# TO DO
Only one span of the listing below is wanted: the lines from the one with "Descriptive Analysis: Identified" through the one with "A 4.67% commission", reproduced exactly, both ends kept.

╭──

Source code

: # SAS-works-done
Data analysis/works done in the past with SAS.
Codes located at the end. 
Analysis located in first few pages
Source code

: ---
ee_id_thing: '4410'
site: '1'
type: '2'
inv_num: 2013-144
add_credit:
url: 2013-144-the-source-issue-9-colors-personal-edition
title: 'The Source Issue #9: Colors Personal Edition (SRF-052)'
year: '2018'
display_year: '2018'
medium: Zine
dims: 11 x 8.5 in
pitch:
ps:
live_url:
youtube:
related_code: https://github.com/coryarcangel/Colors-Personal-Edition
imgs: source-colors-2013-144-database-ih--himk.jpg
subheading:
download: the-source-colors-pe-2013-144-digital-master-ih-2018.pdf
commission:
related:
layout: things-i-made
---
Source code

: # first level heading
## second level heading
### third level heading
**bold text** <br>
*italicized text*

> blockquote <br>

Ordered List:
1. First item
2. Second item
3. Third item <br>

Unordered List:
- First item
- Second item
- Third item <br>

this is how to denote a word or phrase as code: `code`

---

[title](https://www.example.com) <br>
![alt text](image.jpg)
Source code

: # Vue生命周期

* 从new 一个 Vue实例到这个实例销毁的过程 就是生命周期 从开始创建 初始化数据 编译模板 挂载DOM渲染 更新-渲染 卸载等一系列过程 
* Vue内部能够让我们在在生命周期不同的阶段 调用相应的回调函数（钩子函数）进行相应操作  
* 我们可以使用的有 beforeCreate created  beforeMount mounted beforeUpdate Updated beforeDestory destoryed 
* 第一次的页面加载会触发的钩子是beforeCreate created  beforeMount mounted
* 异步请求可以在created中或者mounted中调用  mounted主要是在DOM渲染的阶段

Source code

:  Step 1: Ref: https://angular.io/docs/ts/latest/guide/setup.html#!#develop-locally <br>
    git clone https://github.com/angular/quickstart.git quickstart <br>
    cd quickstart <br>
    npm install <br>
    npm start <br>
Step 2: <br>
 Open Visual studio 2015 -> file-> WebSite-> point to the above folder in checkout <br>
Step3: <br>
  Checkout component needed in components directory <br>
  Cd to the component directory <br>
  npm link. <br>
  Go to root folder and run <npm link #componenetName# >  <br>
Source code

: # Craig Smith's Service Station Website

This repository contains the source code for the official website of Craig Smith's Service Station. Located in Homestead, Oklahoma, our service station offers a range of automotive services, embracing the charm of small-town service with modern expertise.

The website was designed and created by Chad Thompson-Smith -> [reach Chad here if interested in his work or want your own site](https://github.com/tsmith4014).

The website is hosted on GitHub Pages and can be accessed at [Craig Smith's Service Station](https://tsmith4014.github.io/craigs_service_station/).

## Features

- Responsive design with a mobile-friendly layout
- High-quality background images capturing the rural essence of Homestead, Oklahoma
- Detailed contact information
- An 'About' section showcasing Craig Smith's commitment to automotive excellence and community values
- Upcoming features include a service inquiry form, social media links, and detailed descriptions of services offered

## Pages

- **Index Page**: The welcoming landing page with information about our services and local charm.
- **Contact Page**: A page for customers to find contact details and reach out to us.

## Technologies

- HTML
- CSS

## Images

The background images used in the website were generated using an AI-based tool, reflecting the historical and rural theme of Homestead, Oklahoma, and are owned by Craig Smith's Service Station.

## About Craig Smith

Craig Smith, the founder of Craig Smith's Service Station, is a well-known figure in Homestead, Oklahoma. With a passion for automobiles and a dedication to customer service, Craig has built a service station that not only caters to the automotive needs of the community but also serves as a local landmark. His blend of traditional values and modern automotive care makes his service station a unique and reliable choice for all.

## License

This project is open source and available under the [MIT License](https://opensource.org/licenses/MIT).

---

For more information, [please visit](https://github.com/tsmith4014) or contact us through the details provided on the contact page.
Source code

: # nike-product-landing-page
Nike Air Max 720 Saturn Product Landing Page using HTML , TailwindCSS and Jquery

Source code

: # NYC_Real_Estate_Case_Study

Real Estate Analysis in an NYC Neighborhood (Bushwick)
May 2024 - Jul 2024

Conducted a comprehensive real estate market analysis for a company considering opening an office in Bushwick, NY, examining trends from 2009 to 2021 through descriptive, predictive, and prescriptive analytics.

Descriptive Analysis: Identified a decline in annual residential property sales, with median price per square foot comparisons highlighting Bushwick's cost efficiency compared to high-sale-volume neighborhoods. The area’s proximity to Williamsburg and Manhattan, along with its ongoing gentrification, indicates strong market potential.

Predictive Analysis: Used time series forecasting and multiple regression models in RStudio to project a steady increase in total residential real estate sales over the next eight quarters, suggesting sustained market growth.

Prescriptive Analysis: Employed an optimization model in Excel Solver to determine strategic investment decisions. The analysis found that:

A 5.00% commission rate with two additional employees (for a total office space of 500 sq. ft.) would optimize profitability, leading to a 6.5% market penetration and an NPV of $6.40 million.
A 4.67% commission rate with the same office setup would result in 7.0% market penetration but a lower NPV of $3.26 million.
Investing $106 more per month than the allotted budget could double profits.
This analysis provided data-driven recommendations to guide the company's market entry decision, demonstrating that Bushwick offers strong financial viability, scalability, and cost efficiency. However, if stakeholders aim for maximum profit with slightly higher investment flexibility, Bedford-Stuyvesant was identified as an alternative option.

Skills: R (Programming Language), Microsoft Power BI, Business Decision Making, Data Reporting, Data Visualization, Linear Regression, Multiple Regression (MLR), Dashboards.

╰──

# YOUR SOLUTION
Descriptive Analysis: Identified a decline in annual residential property sales, with median price per square foot comparisons highlighting Bushwick's cost efficiency compared to high-sale-volume neighborhoods. The area’s proximity to Williamsburg and Manhattan, along with its ongoing gentrification, indicates strong market potential.

Predictive Analysis: Used time series forecasting and multiple regression models in RStudio to project a steady increase in total residential real estate sales over the next eight quarters, suggesting sustained market growth.

Prescriptive Analysis: Employed an optimization model in Excel Solver to determine strategic investment decisions. The analysis found that:

A 5.00% commission rate with two additional employees (for a total office space of 500 sq. ft.) would optimize profitability, leading to a 6.5% market penetration and an NPV of $6.40 million.
A 4.67% commission rate with the same office setup would result in 7.0% market penetration but a lower NPV of $3.26 million.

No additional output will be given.